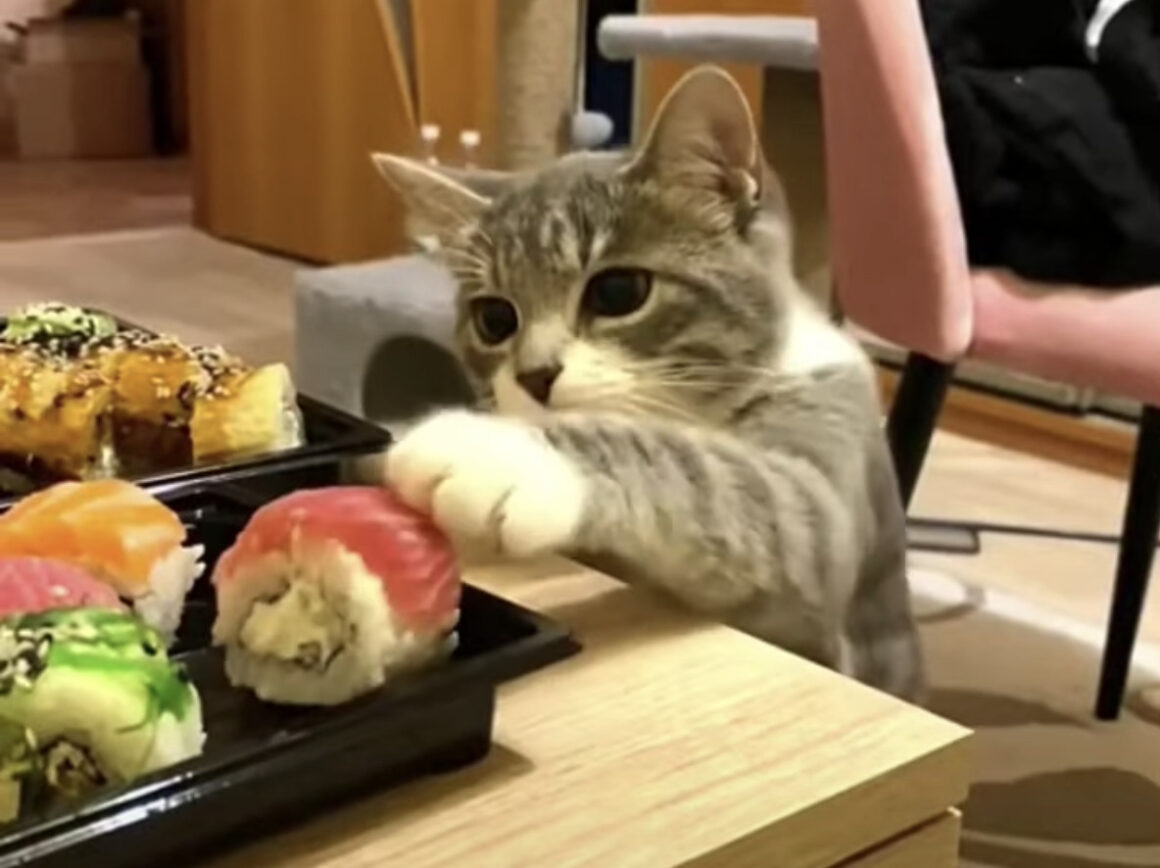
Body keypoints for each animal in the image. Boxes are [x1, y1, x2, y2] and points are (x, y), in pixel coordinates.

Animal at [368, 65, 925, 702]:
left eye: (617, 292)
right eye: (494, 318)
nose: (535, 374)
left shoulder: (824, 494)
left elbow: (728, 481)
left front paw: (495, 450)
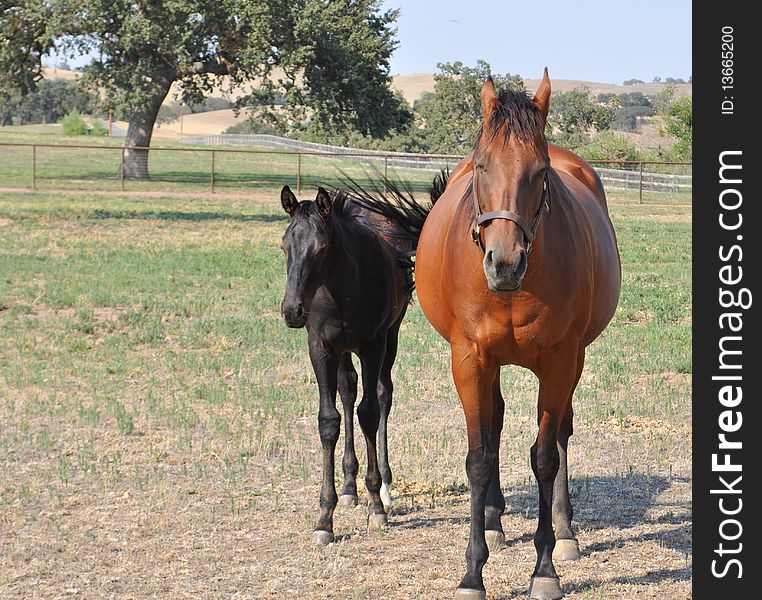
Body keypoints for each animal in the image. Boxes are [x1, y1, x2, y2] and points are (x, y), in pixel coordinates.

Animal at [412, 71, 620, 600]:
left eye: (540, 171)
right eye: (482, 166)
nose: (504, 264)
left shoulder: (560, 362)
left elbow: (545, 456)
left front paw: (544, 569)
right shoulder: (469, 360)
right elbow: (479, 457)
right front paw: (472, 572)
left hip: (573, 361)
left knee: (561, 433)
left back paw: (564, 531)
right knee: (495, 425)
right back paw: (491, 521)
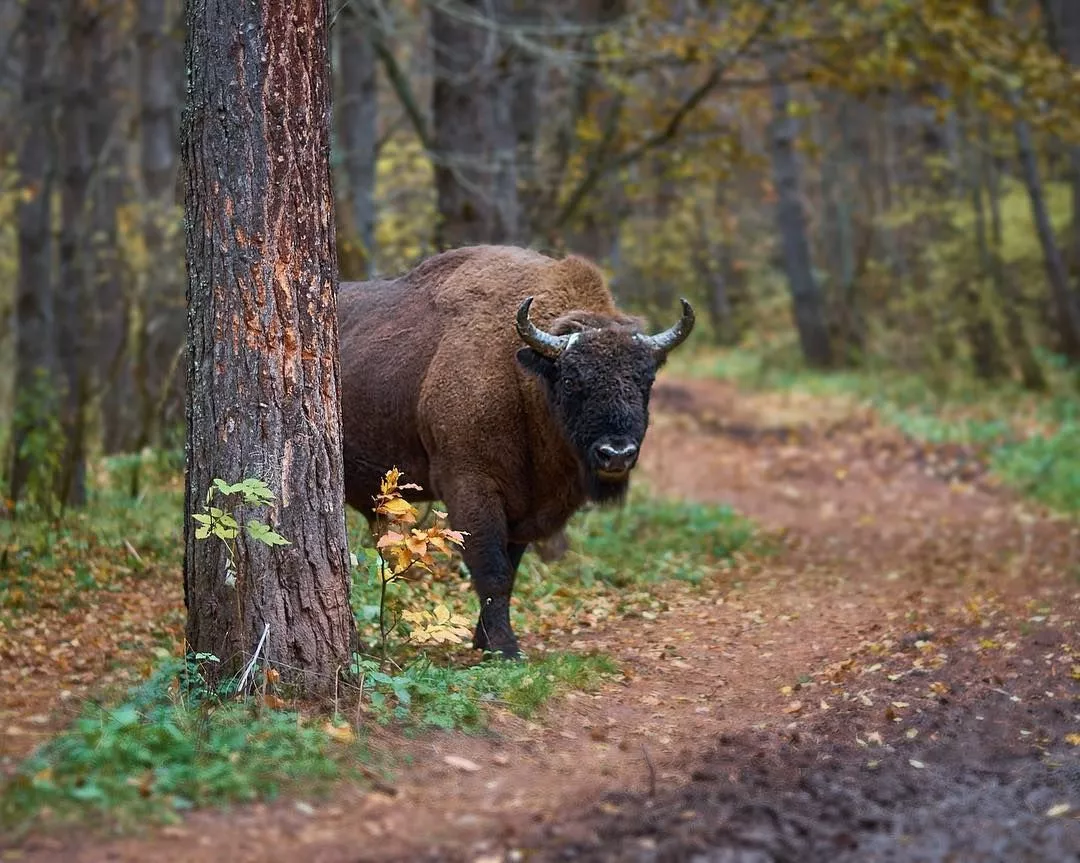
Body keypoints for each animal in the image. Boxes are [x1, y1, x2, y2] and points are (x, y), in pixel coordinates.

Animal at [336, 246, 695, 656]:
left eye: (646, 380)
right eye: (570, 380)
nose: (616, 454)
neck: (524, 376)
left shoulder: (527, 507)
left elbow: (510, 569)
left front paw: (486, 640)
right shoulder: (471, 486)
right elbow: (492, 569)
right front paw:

[REQUIRED WORK] Lines holding the string "elbow" are the answer; copy each one from the listing above.

[WRITTEN REPLY]
left elbow: (728, 481)
left elbow: (545, 456)
right elbow: (479, 457)
left elbow: (510, 569)
right elbow: (492, 569)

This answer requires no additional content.